A new method that research teams can use to measure and compare different forms of proteins and protein complexes helped reveal a previously unseen molecular signature of how algal genomes are controlled during the cell cycle. The publication, “pyMS-Vis, an open-source Python application for visualizing and investigating deconvoluted to-down mass spectrometric experiments: A histone proteoform case study” was recently published in the journal, Analytical Chemistry (2024).
The research collaboration included James Umen, PhD, member and principal investigator, Danforth Plant Science Center, James (Jim) Pesavento, PhD, associate professor at Saint Mary’s College of California (SMC), Mowei Zhou, PhD, Qiushi scholar for experiments, Zhejiang University and Ljiljana Paša-Tolić, PhD, lead scientist for Visual Proteomics, Department of Energy Environmental and Molecular Sciences Laboratory in Richland, WA.
The Umen lab is well known for longstanding research to understand how algal cells multiply and differentiate into sexually distinct types. Pesavento is an expert in using mass spectrometry to identify biological molecules with extremely high precision and to quantify their abundance. His special expertise is on a very important group of proteins called histones that are used to package DNA in all organisms whose cells have a nucleus including plants, algae and humans. Histones are not only essential for packaging and DNA into a compact form called chromatin, but also are decorated with chemical modifications that serve as signals or signposts marking locations of genes and whether they should be expressed. These markings are sometimes referred to as an epigenome as they add an additional layer of information to the DNA with which they associate.
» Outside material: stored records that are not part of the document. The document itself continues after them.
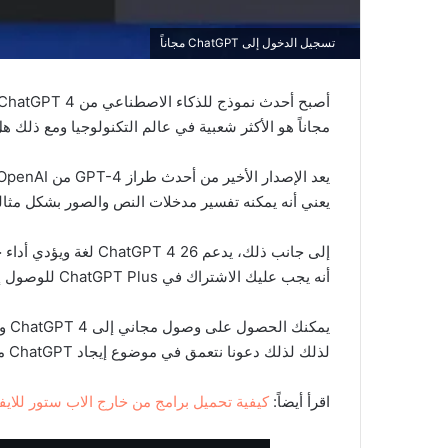
تسجيل الدخول إلى ChatGPT مجاناً
مجاناً هو الأكثر شعبية في عالم التكنولوجيا ومع ذلك هل ت
يعني أنه يمكنه تفسير مدخلات النص والصور بشكل مثال
إلى جانب ذلك، يدعم  26
أنه يجب عليك الاشتراك في ChatGPT Plus للوصول إلى ChatGPT.
يمك
لذلك لذلك دعونا نتعمق في موضوع إيجاد ChatGPT مجاني.
اقرأ أيضاً:
كيفية تحميل برامج من خارج الاب ستور للايفون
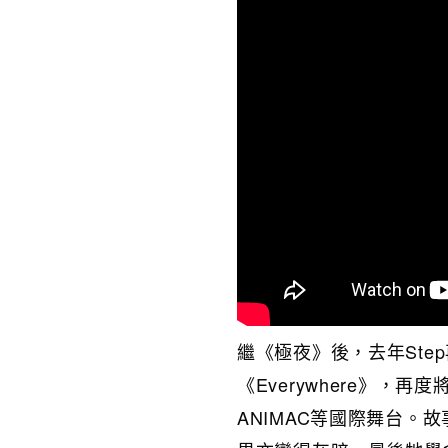
繼《極夜》後，去年St
《Everywhere》
ANIMAC等國際舞台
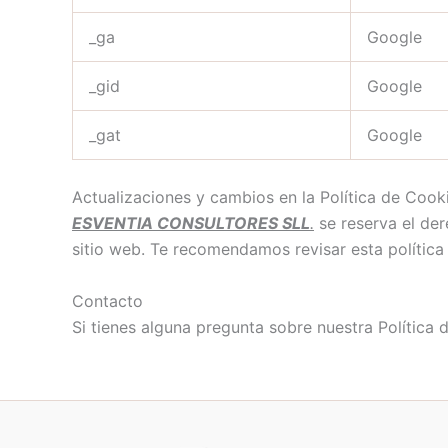
_ga
Google
_gid
Google
_gat
Google
Actualizaciones y cambios en la Política de Cook
ESVENTIA CONSULTORES SLL
.
se reserva el der
sitio web. Te recomendamos revisar esta política
Contacto
Si tienes alguna pregunta sobre nuestra Polític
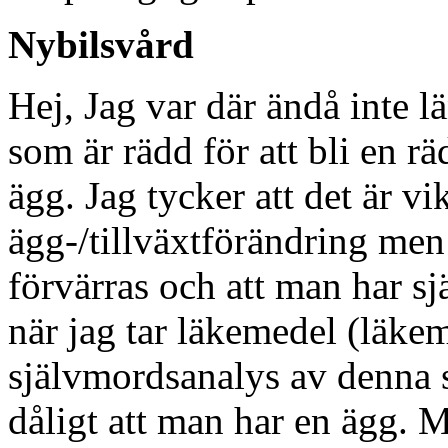
Nybilsvård
Hej, Jag var där ändå inte l
som är rädd för att bli en r
ägg. Jag tycker att det är vik
ägg-/tillväxtförändring men
förvärras och att man har s
när jag tar läkemedel (läke
självmordsanalys av denna 
dåligt att man har en ägg. Ma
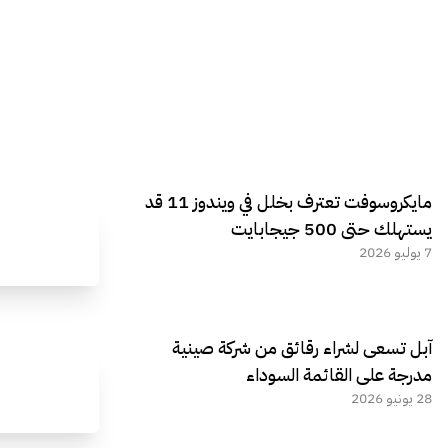
مايكروسوفت تعترف بخلل في ويندوز 11 قد
يستهلك حتى 500 جيجابايت
7 يوليو 2026
آبل تسعى لشراء رقائق من شركة صينية
مدرجة على القائمة السوداء
28 يونيو 2026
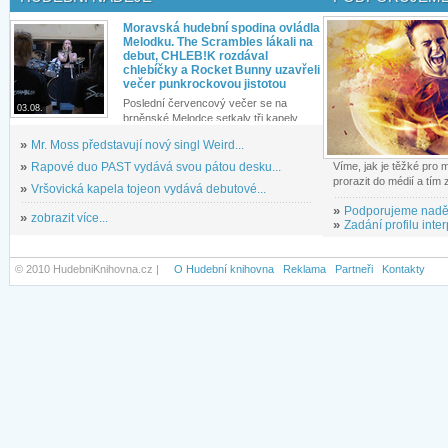
Moravská hudební spodina ovládla
Melodku. The Scrambles lákali na
debut, CHLEB!K rozdával
chlebíčky a Rocket Bunny uzavřeli
večer punkrockovou jistotou
Poslední červencový večer se na
03.08.
brněnské Melodce setkaly tři kapely...
»
Mr. Moss představují nový singl Weird...
»
Rapové duo PAST vydává svou pátou desku...
Víme, jak je těžké pro
prorazit do médií a tím
»
Vršovická kapela tojeon vydává debutové...
»
Podporujeme nadě
»
zobrazit více...
»
Zadání profilu inter
© 2010 HudebniKnihovna.cz |
O Hudební knihovna
Reklama
Partneři
Kontakty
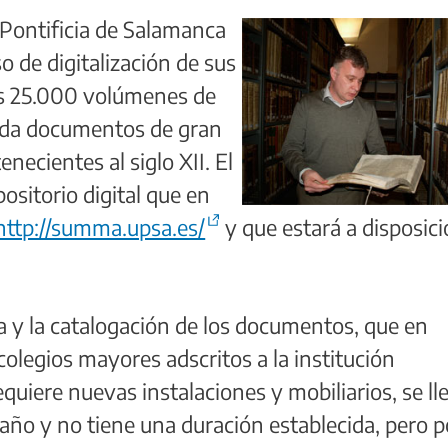
Pontificia de Salamanca
o de digitalización de sus
nos 25.000 volúmenes de
rda documentos de gran
enecientes al siglo XII. El
positorio digital que en
http://summa.upsa.es/
y que estará a disposici
za y la catalogación de los documentos, que en
legios mayores adscritos a la institución
equiere nuevas instalaciones y mobiliarios, se ll
ño y no tiene una duración establecida, pero p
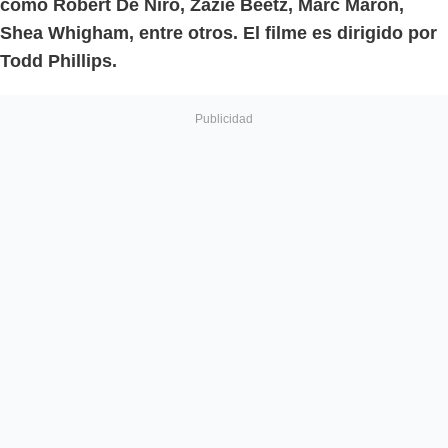
como Robert De Niro, Zazie Beetz, Marc Maron,
Shea Whigham, entre otros. El filme es dirigido por
Todd Phillips.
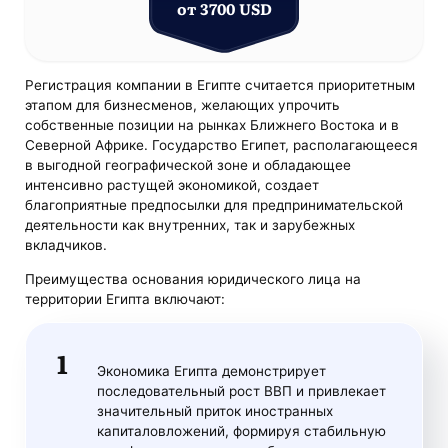
от 3700 USD
Регистрация компании в Египте считается приоритетным
этапом для бизнесменов, желающих упрочить
собственные позиции на рынках Ближнего Востока и в
Северной Африке. Государство Египет, располагающееся
в выгодной географической зоне и обладающее
интенсивно растущей экономикой, создает
благоприятные предпосылки для предпринимательской
деятельности как внутренних, так и зарубежных
вкладчиков.
Преимущества основания юридического лица на
территории Египта включают:
Экономика Египта демонстрирует
последовательный рост ВВП и привлекает
значительный приток иностранных
капиталовложений, формируя стабильную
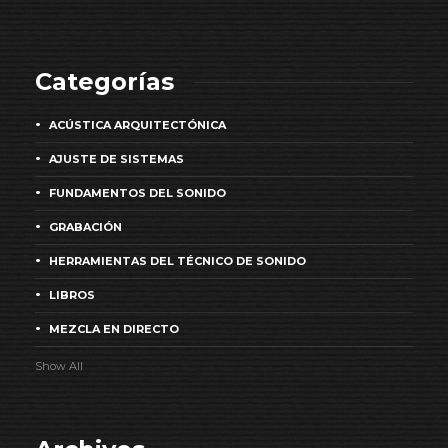
Categorías
ACÚSTICA ARQUITECTÓNICA
AJUSTE DE SISTEMAS
FUNDAMENTOS DEL SONIDO
GRABACIÓN
HERRAMIENTAS DEL TÉCNICO DE SONIDO
LIBROS
MEZCLA EN DIRECTO
Show All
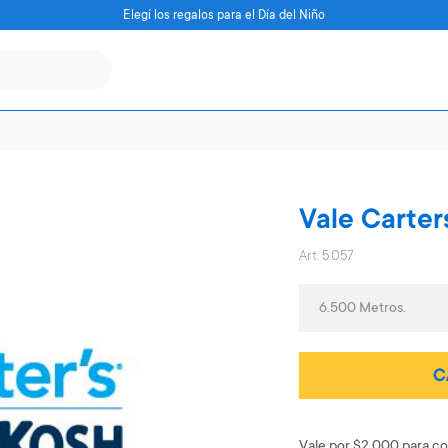
Elegí los regalos para el Día del Niño
Vale Carter
Art. 5.057
6.500 Metros.
C
Vale por $2.000 para co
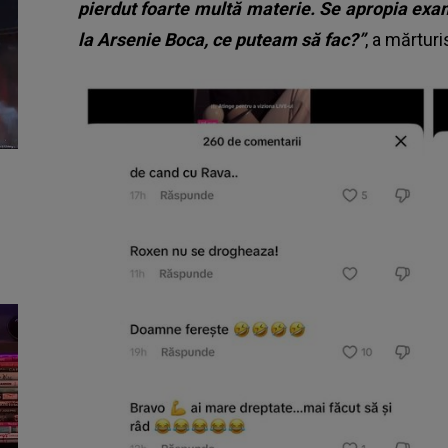
pierdut foarte multă materie. Se apropia exa
la Arsenie Boca, ce puteam să fac?”
, a mărturi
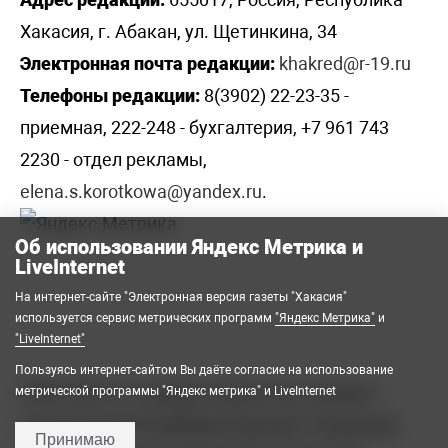
Хакасия, г. Абакан, ул. Щетинкина, 34
Электронная почта редакции:
khakred@r-19.ru
Телефоны редакции:
8(3902) 22-23-35 -
приемная, 222-248 - бухгалтерия, +7 961 743
2230 - отдел рекламы,
elena.s.korotkowa@yandex.ru
.
Об использовании Яндекс Метрика и
LiveInternet
На интернет-сайте "Электронная версия газеты "Хакасия"
используется сервис метрических программ
"Яндекс Метрика"
и
"LiveInternet"
Пользуясь интернет-сайтом Вы даёте согласие на использование
2008-2026 © Государственное автономное
метрической программы "Яндекс метрика" и LiveInternet
учреждение Республики Хакасия «Редакция
Принимаю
A major challenge in this field has been figuring out which histones have which chemical modifications, where on the histone protein those modifications occur, and whether they are dynamic (added and removed under specific conditions). The combinatorial possibilities make this task especially difficult even with the most advanced mass spectrometry instrumentation and software available. Moreover, each group of organisms such as plants and green algae, seem to have their own variant histone code language, and it is important to learn this language as a tool for helping make improved varieties with beneficial traits.
Although commercial software exists to help with this task, there was no software that was robust enough to tackle histone modifications on whole histone proteins. Pesavento realized that the repetitive and time-consuming tasks to identify histone modifications could be partially automated, and he set out to create an open-source tool called pyMS-Vis to help solve this problem for algal histones and other histone researchers.
“This work started as a collaboration with SMC professor Udayan Das, PhD, as we co-mentored an undergraduate computer science student Megan Bindra during the SMC undergraduate Summer Research Program in 2022,” said Pesavento. “We were able to make significant progress, and Bindra presented this work at a professional conference the following year (2023). The combination of NSF funding support for my small lab at SMC and invested collaborators across diverse scientific disciplines, were essential to this work’s publication.”
To test this method, he used a set of histone samples the Umen lab prepared from cells that were in different stages of their cell division cycle to answer questions about what happens to marks on histones in cells when they are replicating their DNA versus when they are growing but not replicating DNA or dividing. pyMS-Vis made it possible to rapidly analyze the data and discover a new and unexpectedly large population of a specific histone sub-type that was missing a mark which had always been assumed to be present on nearly every histone of this sub-type.
“pyMS-Vis has allowed us to see histone dynamics that we could not easily see before and opened the door to a more complete understanding of the language of algal gene expression,” said Umen. “This deeper understanding will be a critical part of developing algae as productive crop species that stably express beneficial traits such as increased yields of oil or high value products.”